Text segment:
━━━━

A distributed paradigm is proposed for behavior-based control of a homogeneous
collection of autonomous mobile robots in the lifting and lowering processes of payload
transportation. Unlike previous applications of behavior-based control to payload
transportation, we examine control of a payload in a vertical plane. Others before have
examined moving payloads on a horizontal surface through pushing actions; we
demonstrate an ability to both raise and lower a pallet, despite the fact that no robots have
a rigid grasp of the pallet.
This control paradigm uses parallel behavior pathways within the individual robot and
minimal emergent specialization between robots to control both pallet translation and
rotation, while maintaining a strong tolerance to environmental uncertainties and changes.

━━━━

Directions:
**A.** In the robot payload abstract, in what plane is control of the payload examined?
**B.** Extend the robot payload abstract with a few sentences that pick up after its final sentence.
The listing that comes next has no connection to the robot payload abstract.

━━━━

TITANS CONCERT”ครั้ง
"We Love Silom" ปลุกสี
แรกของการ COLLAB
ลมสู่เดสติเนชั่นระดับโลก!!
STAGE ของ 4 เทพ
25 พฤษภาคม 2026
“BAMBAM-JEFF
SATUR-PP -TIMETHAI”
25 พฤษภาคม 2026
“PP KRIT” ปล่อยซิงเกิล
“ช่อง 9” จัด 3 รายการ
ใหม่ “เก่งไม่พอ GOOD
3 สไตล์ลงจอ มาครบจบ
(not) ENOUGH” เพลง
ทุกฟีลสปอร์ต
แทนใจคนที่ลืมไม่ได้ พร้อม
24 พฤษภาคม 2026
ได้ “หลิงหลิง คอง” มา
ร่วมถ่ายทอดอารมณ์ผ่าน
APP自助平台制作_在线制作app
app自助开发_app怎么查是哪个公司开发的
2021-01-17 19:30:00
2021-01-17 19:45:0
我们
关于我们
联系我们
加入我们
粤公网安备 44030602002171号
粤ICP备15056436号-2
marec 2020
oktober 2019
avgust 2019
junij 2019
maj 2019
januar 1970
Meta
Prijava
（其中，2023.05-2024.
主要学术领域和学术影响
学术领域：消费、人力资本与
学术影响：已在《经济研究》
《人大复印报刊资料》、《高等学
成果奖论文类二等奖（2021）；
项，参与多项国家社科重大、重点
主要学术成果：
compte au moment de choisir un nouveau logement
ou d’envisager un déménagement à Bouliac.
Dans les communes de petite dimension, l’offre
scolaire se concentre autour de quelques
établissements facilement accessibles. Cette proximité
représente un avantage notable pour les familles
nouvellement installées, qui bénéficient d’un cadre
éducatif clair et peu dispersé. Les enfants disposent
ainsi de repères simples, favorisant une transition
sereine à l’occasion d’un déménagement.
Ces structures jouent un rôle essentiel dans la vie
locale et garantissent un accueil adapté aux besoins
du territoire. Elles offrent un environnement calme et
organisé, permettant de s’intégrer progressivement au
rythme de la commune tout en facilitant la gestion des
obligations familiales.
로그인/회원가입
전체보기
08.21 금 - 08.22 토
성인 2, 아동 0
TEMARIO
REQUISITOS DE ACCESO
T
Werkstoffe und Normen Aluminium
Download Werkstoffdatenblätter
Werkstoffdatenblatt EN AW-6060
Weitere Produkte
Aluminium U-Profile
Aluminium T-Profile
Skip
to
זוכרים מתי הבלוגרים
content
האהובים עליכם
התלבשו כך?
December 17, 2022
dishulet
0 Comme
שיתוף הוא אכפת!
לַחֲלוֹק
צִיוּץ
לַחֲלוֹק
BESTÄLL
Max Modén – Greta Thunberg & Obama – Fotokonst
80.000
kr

━━━━

Answers below:
**A.** A vertical plane.

**B.**
We stress simple, feasible methodologies over complex, optimal methodologies, although
we show that with some global self-organization of the collective, the feasible solutions
approach and become optimal solutions. These mobile robots demonstrate an ability to
function in unforeseen environments and with inaccurate sensor data. They also
demonstrate an ability to learn their place, or role, within the collective. The robots must
learn their relative roles because they possess no predetermined knowledge about pallet
mass, pallet inertia, collective size, or their positions relative to the pallet's center of
gravity. All of this is achieved using memoryless, behavior-based control algorithms with
minimal inter-agent communication.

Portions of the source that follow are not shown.